16 mars 2022 à 17:32Temps de lecture2 min
Par Mallaury Lehnertz (avec Benjamin Verpoorten)

Les sinistrés des inondations de juillet dernier cumulent les difficultés et doivent honorer des factures exorbitantes. L’utilisation de machines de séchage, par exemple, a fait grimper leur consommation.

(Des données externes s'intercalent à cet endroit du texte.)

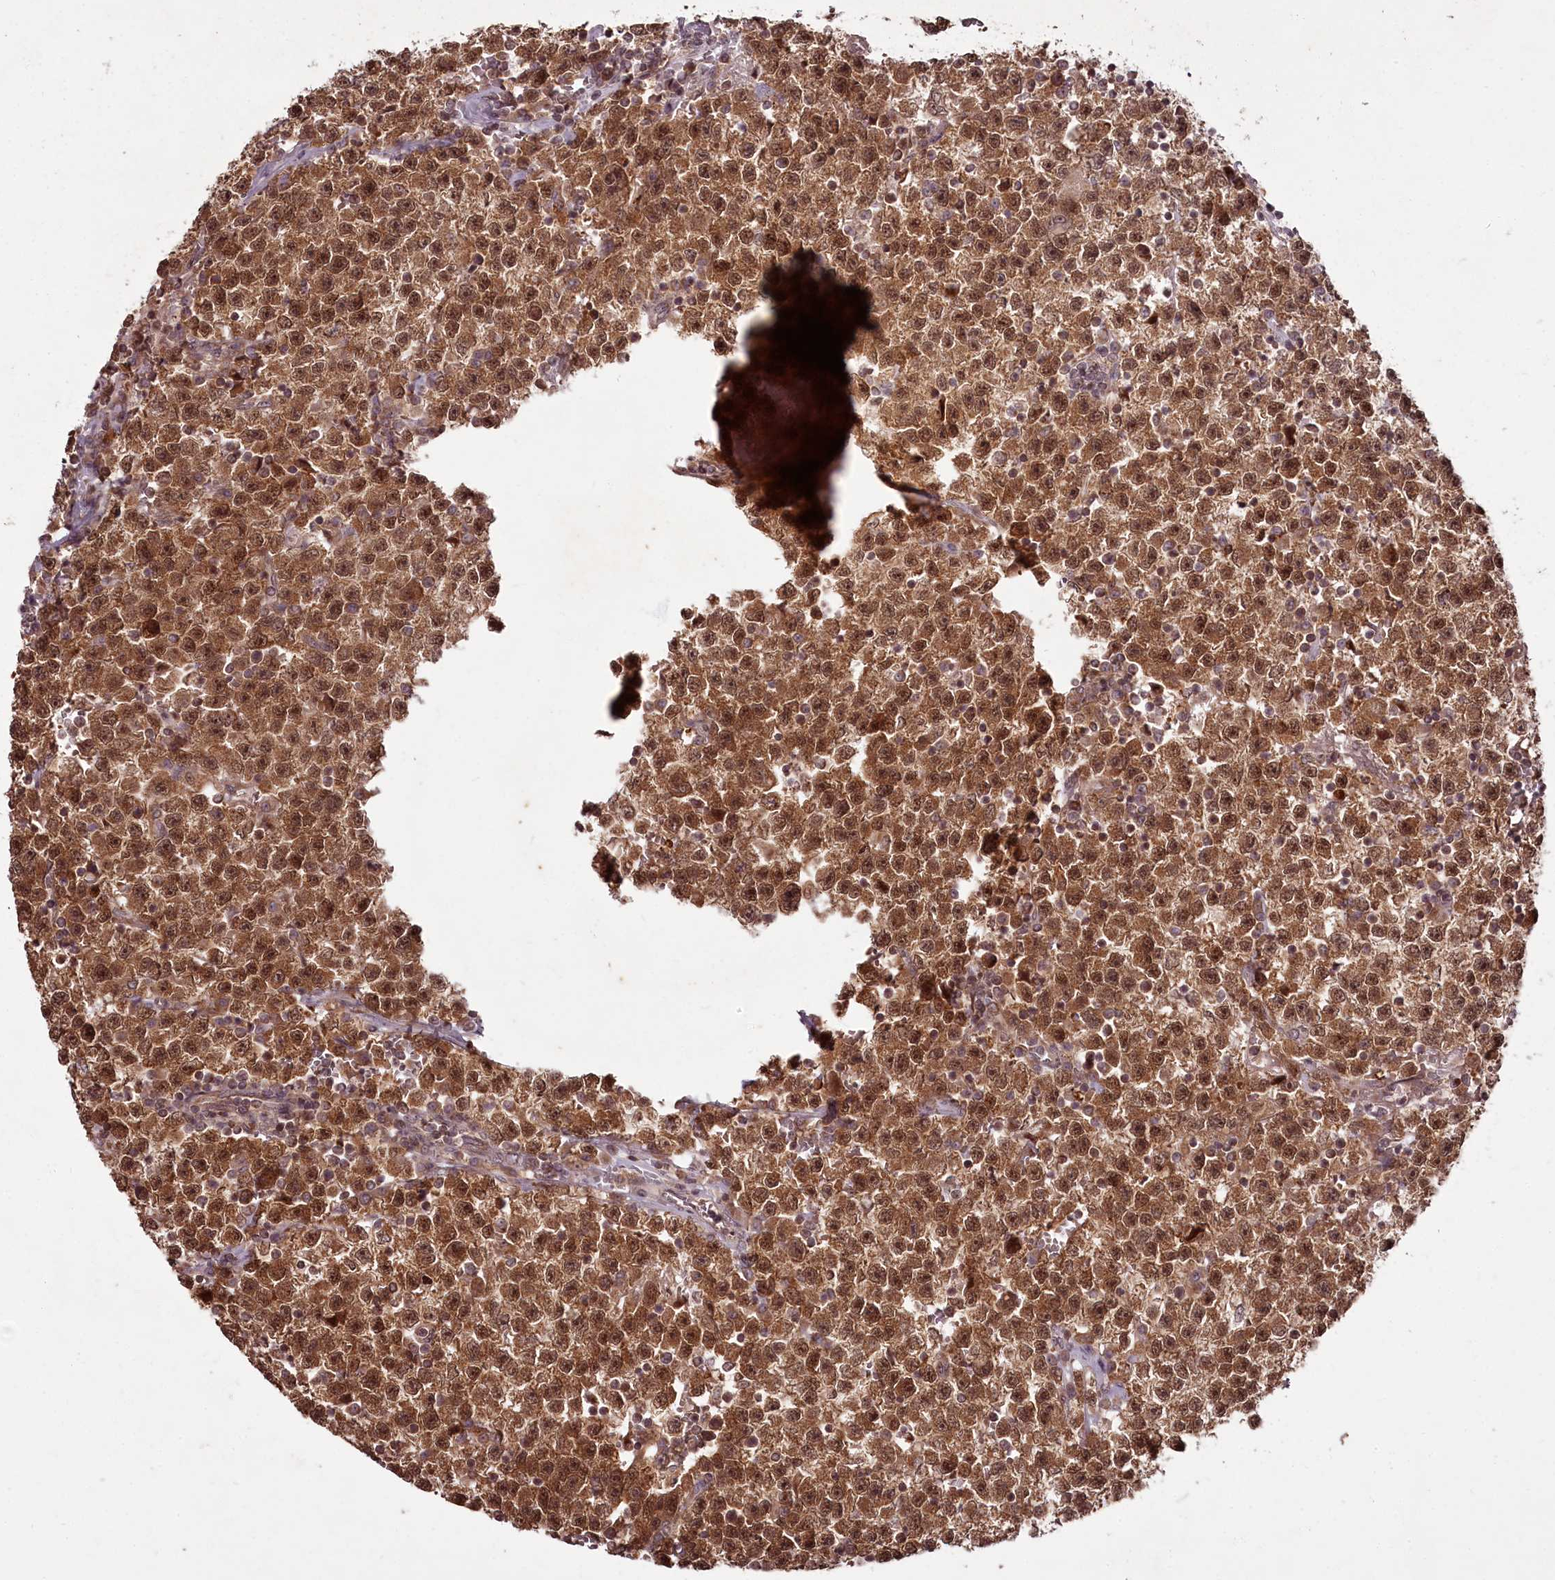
{"staining": {"intensity": "moderate", "quantity": ">75%", "location": "cytoplasmic/membranous,nuclear"}, "tissue": "testis cancer", "cell_type": "Tumor cells", "image_type": "cancer", "snomed": [{"axis": "morphology", "description": "Seminoma, NOS"}, {"axis": "topography", "description": "Testis"}], "caption": "Immunohistochemical staining of human seminoma (testis) exhibits medium levels of moderate cytoplasmic/membranous and nuclear protein expression in about >75% of tumor cells.", "gene": "PCBP2", "patient": {"sex": "male", "age": 22}}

Pour les sinistrés des inondations de juillet dernier, la hausse des prix de l'énergie constitue pratiquement une "double peine". Sandrine De Han, sinistrée de Trooz, n’en revient toujours pas. Suite aux inondations, sa facture d’électricité a explosé. Elle est passée de 90 à plus de 570 euros. Difficile à assumer pour cette mère de famille : "Quand on a en plus les voitures, l’alimentation, les médecins, etc. On a tout d’une vie normale. Le salaire n’a pas augmenté, mais les factures ont très, très fort augmenté. Ce n’est pas possible, non".

Choisir, c'est renoncer

Soit on choisit de pouvoir manger fin du mois et de se chauffer, soit on tire l’eau

Le responsable, c’est en partie le déshumidificateur que Sandrine utilise depuis des mois et qui consomme énormément d’énergie, tellement qu’elle a préféré ne plus l'utiliser. "On n’a pas le choix. Un moment donné, c’est soit on choisit de pouvoir manger fin du mois et de se chauffer, soit on tire l’eau et on va beaucoup plus rapidement que prévu. J’ai donc pris la décision de prendre plus de temps pour sécher, mais d’avoir la possibilité de manger et de me chauffer fin du mois".

Pourtant, comme de nombreux sinistrés, elle bénéficie du tarif social. Un prix préférentiel qui toutefois n’échappe à la flambée du marché.

Inquiétudes quotidiennes

Raymonde bénéficie du tarif social, mais gère sa consommation au jour le jour.
Raymonde bénéficie du tarif social, mais gère sa consommation au jour le jour. RTBF

Cette hausse du prix des énergies fait mal à Raymonde Fumagalli, la voisine de Sandrine. Elle est obligée de gérer son électricité au jour le jour. "Ici, il nous reste 6.31 euros, explique cette sinistrée de Trooz. C’est un compteur à carte. Donc si j’ai le malheur de faire une machine à lessiver aujourd’hui, je pense que j’en ai jusque demain matin".

Pour l’instant, c’est assez compliqué moralement.

Raymonde a aussi vu sa facture de gaz tripler. Elle a donc moins chauffé, avec des conséquences immédiates. "La maison est quand même pleine d’humidité. Il faut donc quand même continuer à chauffer. On n’a déjà pas trop la météo avec nous. Et puis je ne sais pas avancer dans la réparation, de refaire une partie de mes murs. Vu qu’il fait chauffer, manger, ou réparer, voilà, il faut faire des choix. Et pour l’instant, c’est assez compliqué moralement".

Incapable de faire face aux hausses des prix de l'énergie, cette habitante de Trooz se sent bloquée, sans oublier que le prix des matériaux a aussi augmenté. Pour ces deux sinistrées, la situation est complexe. Leur quotidien est fait de dilemmes et elles ont le sentiment de stagner, 8 mois après les inondations.